Wednesday, February 25, 2009

External Memories

I wish I had one and possibly a Memory boost you know to process information faster. I can't remember the correct term but who cares.

It was a fair February with other than the fact that Victor rear ended a car and totaled the front of his mustang but he's alright and that's all that matters.

Seriously, things lately have been going full blast for once I did not expect for things to start going and now I realized just how different things are going to go down. Whatever happens I'll be playing it by ear and just hold on for the ride these next few months. I've talked to Victor about it and we'll be playing it by ear since we really don't want to plan anything ahead of time and expect for things to go our way but then it doesn't and we get all put down about it. We'll live it a day at a time that's all we really can do. As for everything else it'll just fall in place and things will be normal I'm not religious but I guess I'm in one of those times where that's the only thing I really can turn to for hope that everything goes as planned, and hope that others will do me the favor and keep me in their thoughts. (it's nothing too serious but it's kinda serious)

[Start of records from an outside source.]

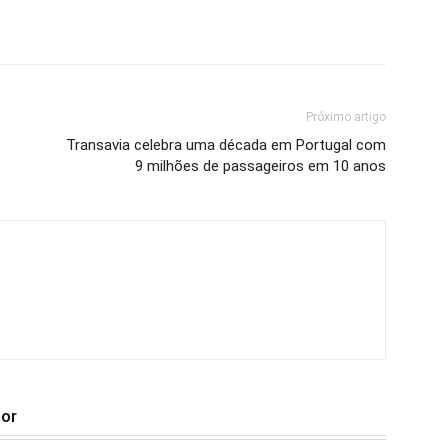
Próximo artigo
Transavia celebra uma década em Portugal com
9 milhões de passageiros em 10 anos
tor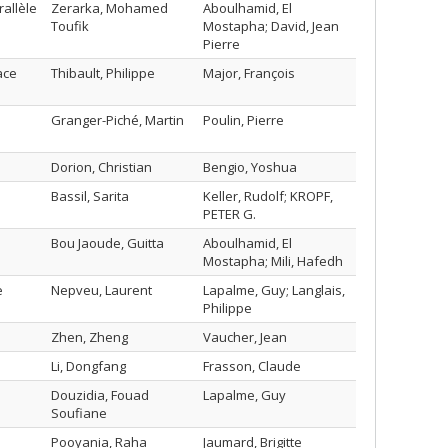
allèle
Zerarka, Mohamed
Aboulhamid, El
Toufik
Mostapha; David, Jean
Pierre
ace
Thibault, Philippe
Major, François
Granger-Piché, Martin
Poulin, Pierre
Dorion, Christian
Bengio, Yoshua
Bassil, Sarita
Keller, Rudolf; KROPF,
PETER G.
Bou Jaoude, Guitta
Aboulhamid, El
Mostapha; Mili, Hafedh
e
Nepveu, Laurent
Lapalme, Guy; Langlais,
Philippe
Zhen, Zheng
Vaucher, Jean
Li, Dongfang
Frasson, Claude
Douzidia, Fouad
Lapalme, Guy
Soufiane
Pooyania, Raha
Jaumard, Brigitte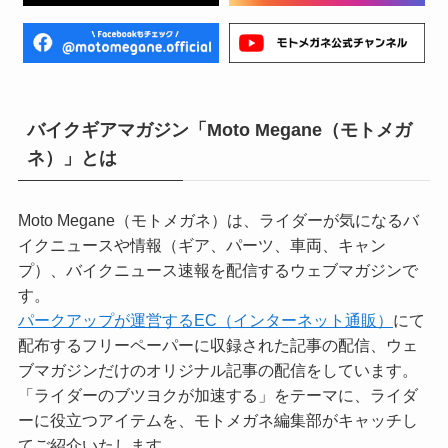
バイクギアマガジン「Moto Megane（モトメガ
ネ）」とは
Moto Megane（モトメガネ）は、ライダーが気になるバ
イクニュースや情報（ギア、パーツ、車両、キャン
プ）、バイクニュース速報を配信するウェブマガジンで
す。
パークアップが運営するEC（インターネット通販）
にて
配布するフリーペーパーに収録された記事の配信、ウェ
ブマガジンだけのオリジナル記事の配信をしています。
「ライダーのブツヨクが加速する」をテーマに、ライダ
ーに役立つアイテムを、モトメガネ編集部がキャッチし
てご紹介いたします。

To make things worse my family is falling apart, it's taking me by surprise because I always end up being the glue and bring everyone together with all the witty shit I do and say just to please everyone. This time around it's different. For once I feel I can't do anything about it and it makes me feel like shit. My eldest sister confided me in something that happened to her and I don't know what to do. It tears me up inside because I know how she is and how my dad is and how distant they're becoming, and how she and my other sister are at each others throats at everything. I don't know if I should spill the beans or keep it to myself and just handle it. I know I can't keep it to myself because it'll affect me since I get all emotional when I know someones having a hard time going through something and I can't physically do something about. It's like I want to take everyone's problems that I care for burn them and flush them down the toilet and get it fixed. Obviously it doesn't work that way. So tomorrow I'll decide what to do because it's pretty serious and I think if anything does happen to my sister I'll feel terrible and horrible since she's alone and doesn't depend on anyone. I'll keep it calm for now and see what decision and if I can contain myself with it.

Then there's my nephew and his sudden act of "I hate my parents and anyone who's up in my business" I know he's a teenager but this was from one day to another. I was talking to him this week end since he's starting to get familiar with detention N's and failing grades. I'm pretty sure he's doing it for a reason, I think I know what the reason is but I'm not gonna say anything that I'll have to swallow later on if I'm wrong. The best thing I could do was tell him that he'll always have me around to call up and spill things out and keep it confidential unless if it's too serious.

To top it off I'm writing a paper for one of my friends on a book and the book is kicking my ass because I'm just not interested in reading it with all this shit going on but I promised and can't keep him hanging I'll pull it off I know I can I've read a book and done a 10 page essay in 2 days I can pull it off I know I can.